En büyük gelişme, eskiden beri ülkenin Avrupalı öteki halklarla buluşma yeri olan bölgelerinde görülür; bu bölgeler, özellikle deniz ticareti ilişkileri gereği uzun süredir Avrupa'yla bağlantısı olan Balear adaları ile Katalonya'nın Akdeniz kesimindedir. Ancak, söz konusu olgu, önceden de var olan bölgesel eşitsizlikleri daha da artırmıştır; turist akınının, "güneyIeşme" olgusuyla belirlenen toplumsal, kültürel ve iktisadi sonuçları, henüz oldukça verimsizdir. İspanya'nın, özellikle deniz kıyıları (Costa Brava, Costa Dorada, Costa Blanca, Costa del Sol ve Atlas Okyanusu kıyısında Costa de la Luz), yaz aylarında bol turist çeker.
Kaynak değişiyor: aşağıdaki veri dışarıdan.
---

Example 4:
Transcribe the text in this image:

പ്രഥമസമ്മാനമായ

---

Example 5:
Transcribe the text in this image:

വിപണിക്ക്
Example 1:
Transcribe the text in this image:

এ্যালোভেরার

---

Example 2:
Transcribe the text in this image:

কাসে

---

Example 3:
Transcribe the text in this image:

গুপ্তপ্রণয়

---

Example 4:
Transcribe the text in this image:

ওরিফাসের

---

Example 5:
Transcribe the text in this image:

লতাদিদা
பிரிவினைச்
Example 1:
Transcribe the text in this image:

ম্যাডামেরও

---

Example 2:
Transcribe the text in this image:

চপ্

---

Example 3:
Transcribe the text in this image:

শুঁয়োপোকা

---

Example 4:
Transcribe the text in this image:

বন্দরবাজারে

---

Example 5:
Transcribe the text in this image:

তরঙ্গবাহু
Ancak, ülkede deniz ve güneşin yanı sıra daha ilgi çekici şeyler de vardır. Bu tür bir yolculuğa Andorra'dan Montserrat'ya kadar Katalonya baştan sonra gezilerek başlanabilir. Bölge, roman ve gotik üsluplarında sanat ürünleri açısından zengindir ve Arap istilasına karşı "hıristiyan dünyası"nın direnme noktasını oluşturur. Akdeniz'i Atlas Okyanusu'na daha kısa yoldan bağlayan ve Tarragona'dan San Sebastian'a uzanan yol (463 km) boyunca, eski hac yerleri ve tarihsel manastırlar sıralanır. Bu yol Ebro'nun sol tarafından ve Pirene sıradağlarının eteklerinden geçer.
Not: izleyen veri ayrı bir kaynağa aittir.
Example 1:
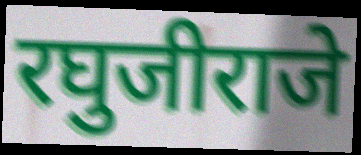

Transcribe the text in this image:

रघुजीराजे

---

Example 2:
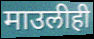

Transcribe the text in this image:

माउलीही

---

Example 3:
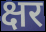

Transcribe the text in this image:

क्षर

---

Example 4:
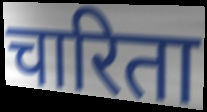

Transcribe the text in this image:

चारिता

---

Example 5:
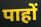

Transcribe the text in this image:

पाहों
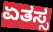
ಏತಸ್ಸ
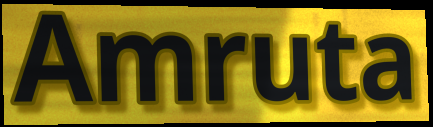
Amruta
Yol boyunca, San Firmino bayramıyla (6-12 Temmuz) ve boğaların kent sokaklarında koşuştukları "ercierro" şenlikleriyle ünlü Pamplona kenti ile Huesca ve Lerida kentlerinde kısa bir süre mola vermek gerekir. San Sebastian'dan La Coruna'ya aşağı yukarı 800 km'lik bir yol alınır ve bu yolculuk boyunca, İspanya'nın birbirinden değişik çeşitli yer, ve özelliklerini tanıma olanağı bulunur. Gerçekte, Bask illeri, Castilla la Vieja (Santander ili), Asturias ve Galicia turizm açısından büyük önem taşımaz.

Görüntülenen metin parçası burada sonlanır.